Problem to work on -
Report how many lines in the records below hold the word "Tallticka". Add nothing to the number.

● ● ● ● ●

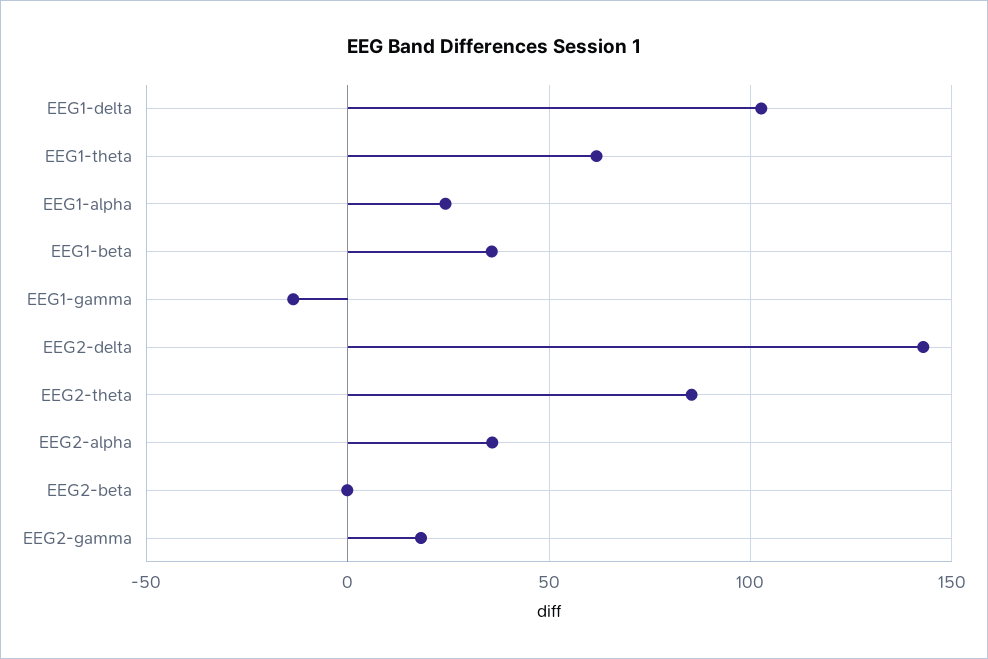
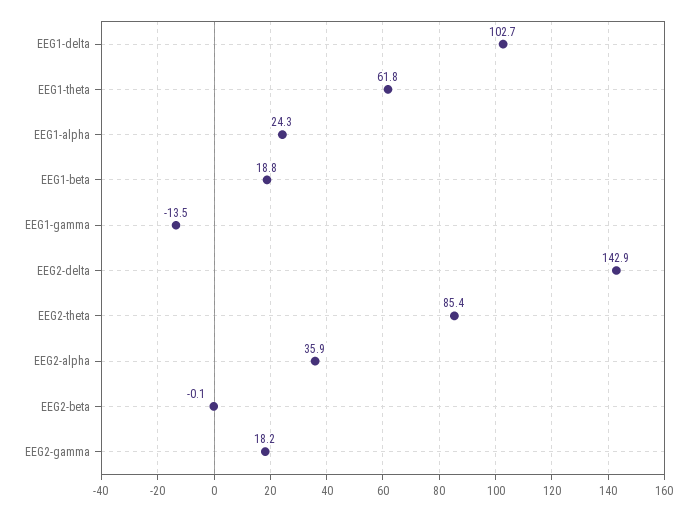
  {
    "EEG1-delta": 102.7,
    "EEG1-theta": 61.8,
    "EEG1-alpha": 24.3,
-   "EEG1-beta": 35,
+   "EEG1-beta": 18.8,
    "EEG1-gamma": -13.5,
    "EEG2-delta": 142.9,
    "EEG2-theta": 85.4,
    "EEG2-alpha": 35.9,
    "EEG2-beta": -0.1,
    "EEG2-gamma": 18.2
  }

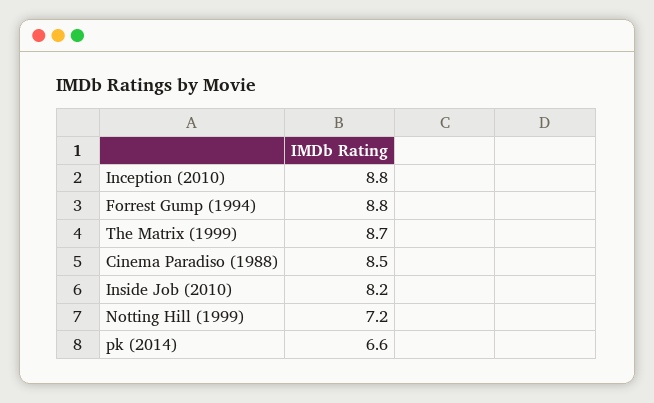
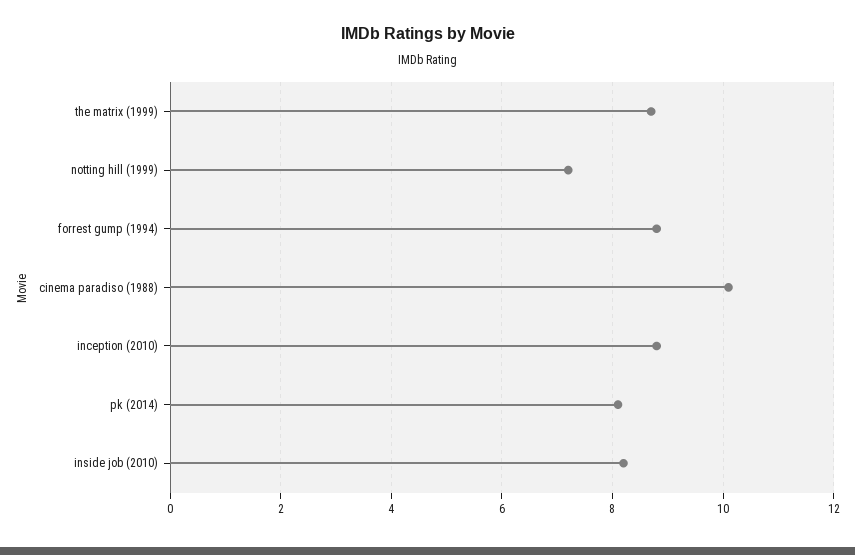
  {
    "Inception (2010)": 8.8,
    "Forrest Gump (1994)": 8.8,
    "The Matrix (1999)": 8.7,
-   "Cinema Paradiso (1988)": 8.5,
+   "Cinema Paradiso (1988)": 10,
    "Inside Job (2010)": 8.2,
    "Notting Hill (1999)": 7.2,
-   "pk (2014)": 6.6
+   "pk (2014)": 8
  }

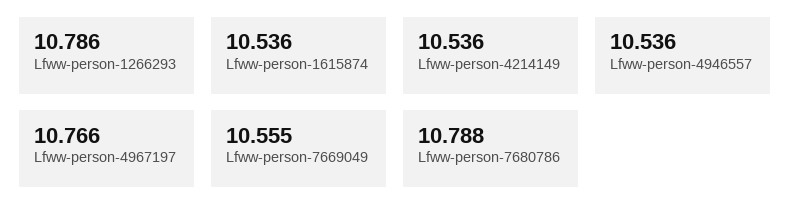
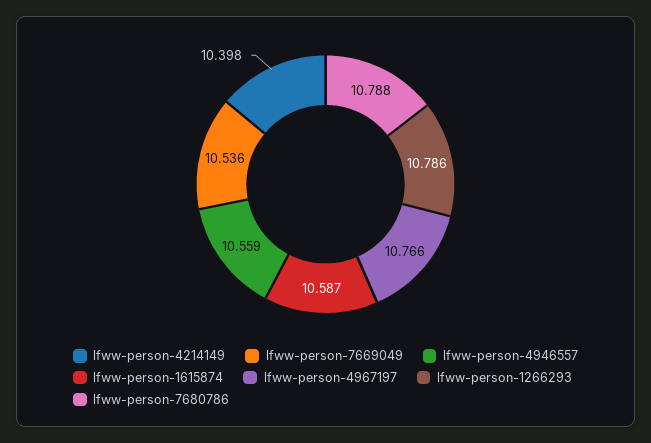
  {
    "Lfww-person-1266293": 10.786,
-   "Lfww-person-1615874": 10.536,
+   "Lfww-person-1615874": 10.587,
-   "Lfww-person-4214149": 10.536,
+   "Lfww-person-4214149": 10.398,
-   "Lfww-person-4946557": 10.536,
+   "Lfww-person-4946557": 10.559,
    "Lfww-person-4967197": 10.766,
-   "Lfww-person-7669049": 10.555,
+   "Lfww-person-7669049": 10.536,
    "Lfww-person-7680786": 10.788
  }

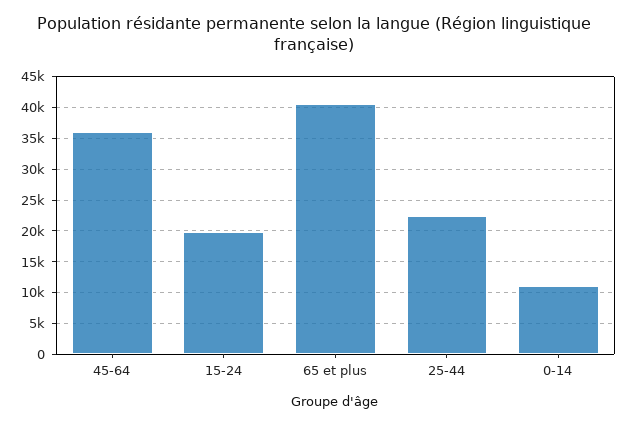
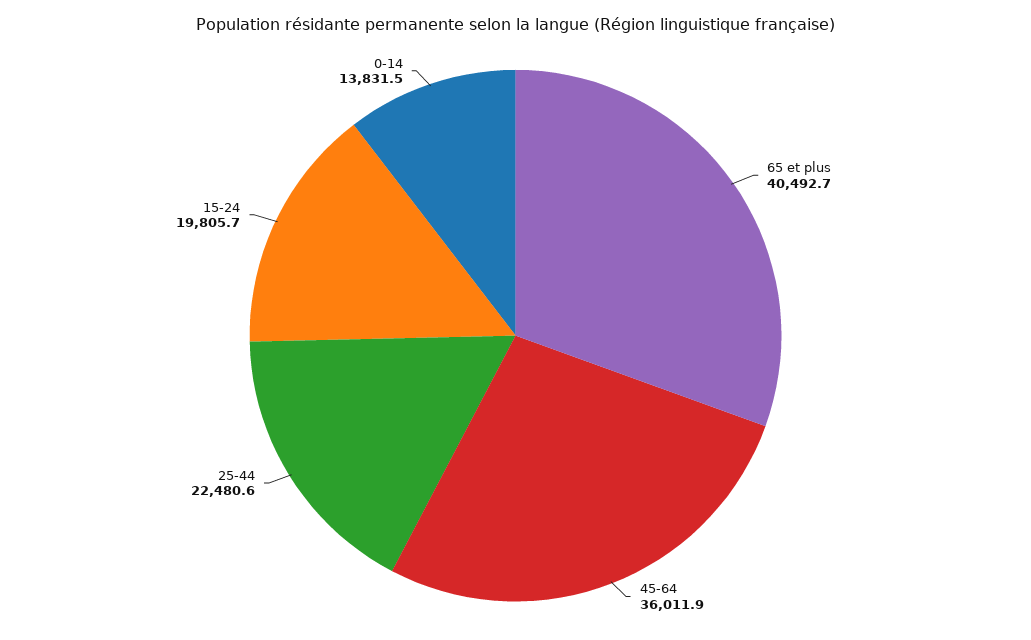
  {
    "45-64": 36011.9,
    "15-24": 19805.7,
    "65 et plus": 40492.7,
    "25-44": 22480.6,
-   "0-14": 11000
+   "0-14": 13831.5
  }

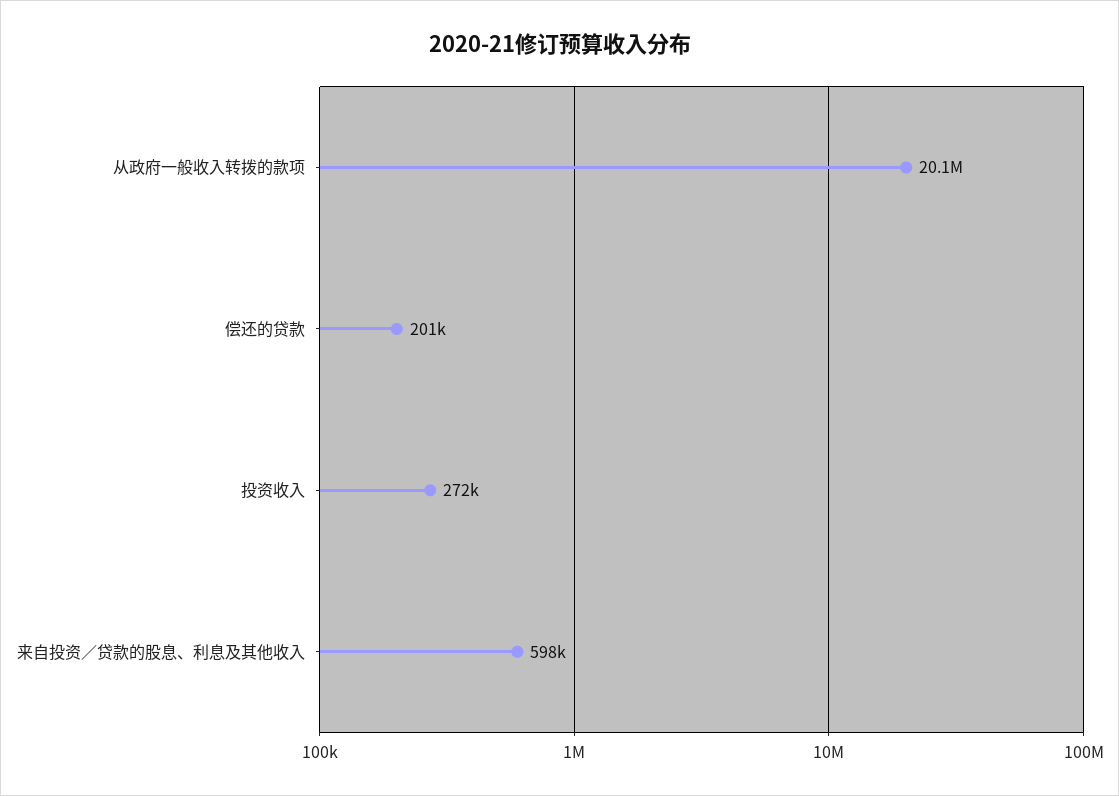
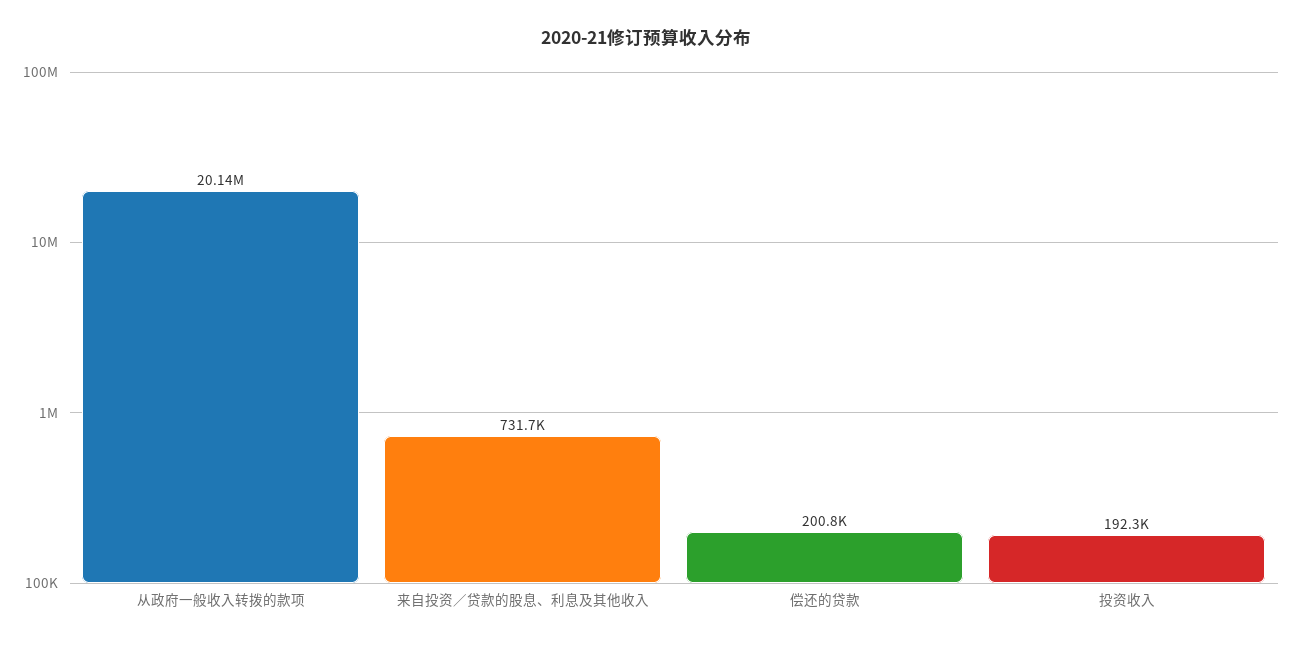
  {
    "从政府一般收入转拨的款项": 20140000,
    "偿还的贷款": 200800,
-   "投资收入": 272000,
+   "投资收入": 192300,
-   "来自投资／贷款的股息、利息及其他收入": 598000
+   "来自投资／贷款的股息、利息及其他收入": 731700
  }

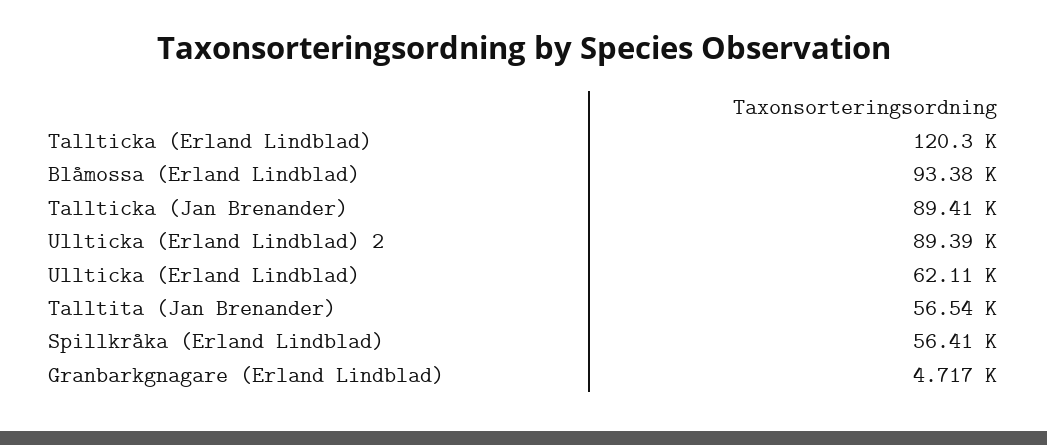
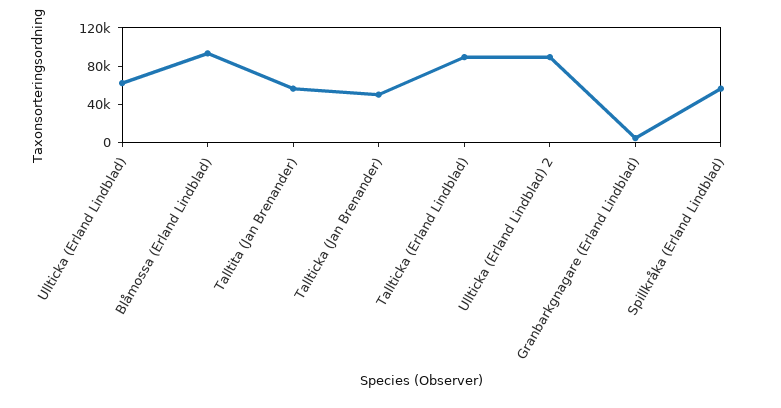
  {
-   "Tallticka (Erland Lindblad)": 120300,
+   "Tallticka (Erland Lindblad)": 90000,
    "Blåmossa (Erland Lindblad)": 93380,
-   "Tallticka (Jan Brenander)": 89410,
+   "Tallticka (Jan Brenander)": 50000,
    "Ullticka (Erland Lindblad) 2": 89390,
    "Ullticka (Erland Lindblad)": 62110,
    "Talltita (Jan Brenander)": 56540,
    "Spillkråka (Erland Lindblad)": 56410,
    "Granbarkgnagare (Erland Lindblad)": 4717
  }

● ● ● ● ●

Completed task -
4